Durante l’incontro di fine maggio con la stampa italiana, il presidente di Smi, Sergio Tamborini ha timidamente teso la mano a Confindustria Moda lasciando intendere la possibilità di ricucire lo strappo che ha portato, all’inizio dell’anno, all’esodo delle diverse sigle (Smi, Federorafi e Anfao) dall’ente confindustriale. “Credo che mettere sotto un unico ombrello tutto il settore sia un’opportunità che ancora è sul tavolo, se ne può discutere. Però con delle regole chiare”, ha dichiarato Tamborini.
Sulla carta, è un segnale positivo che lascia ben sperare nel futuro. Nonostante le buone intenzioni di fondo, però, per fare davvero sistema serve un cambiamento sostanziale di visione. Confindustria Moda era nata ai tempi del governo Renzi e sotto la volontà – e la spinta – dell’allora ministro dello Sviluppo Economico Carlo Calenda. Erano gli anni del primo tavolo della moda e della sensazione che fosse arrivato il momento giusto per seguire le orme di quanto già facevano altre nazioni in Europa per la moda, come la Francia. Così Confindustria Moda era nata con l’intenzione di far vedere che anche in Italia era possibile fare squadra. Aggregarsi significa avere maggiore peso decisionale sia di fronte all’esecutivo sia all’estero, ovvero in quella Europa che troppo spesso ha messo paletti di fronte a misure che avrebbero, di fatto, sostenuto anche il tessile moda italiano. Ma, l’unione non può essere una pura operazione di marketing e il castello si è sbriciolato proprio quando le istanze sono diventate più stringenti.

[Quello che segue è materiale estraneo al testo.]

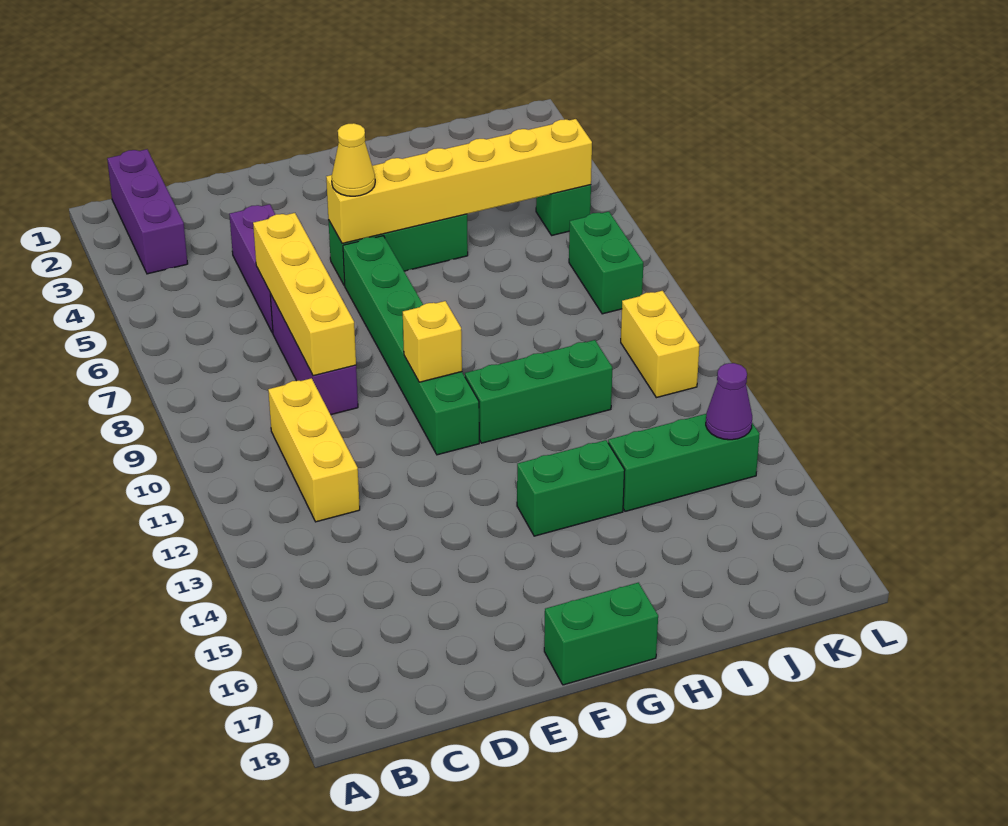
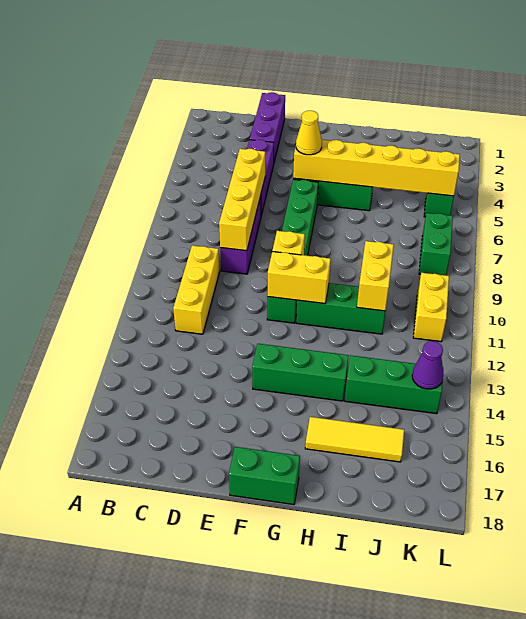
purple brick B1:B3 level 1 -> purple brick D1:D3 level 1
none -> yellow brick F11:G11 level 2
green brick G14:H14 level 1 -> green brick F14:H14 level 1
none -> yellow tile H16:J16 level 1
none -> yellow brick I10:I11 level 2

Senza additare né prendere le parti di alcuna associazione di categoria, è un segnale ben preciso. È chiaro che oggi sia più che mai necessario un cambio di rotta radicale e definitivo, un mutamento di prospettiva, andando oltre i tradizionali campanilismi. L’Italia ha una filiera della moda unica nel suo genere perché mantiene una produzione italiana in tutti i suoi passaggi, da monte a valle, ed è un patrimonio da preservare. Ma è una filiera che sta rivelando la sua fragilità. Le richieste di cassa integrazione sono aumentate del 194% a febbraio 2024 anno su anno nell’ambito della pelle e del 73% nel comparto del tessile-abbigliamento. La situazione di incertezza internazionale sta minando i consumi in tutto il mondo e, di conseguenza, calano gli ordini delle aziende internazionali verso i terzisti. Ecco perché, in questo scenario, è chiaro come non si possa attendere altro tempo. È bene superare le divisioni ma per farlo, serve superare una volta per tutte certe vecchie concezioni.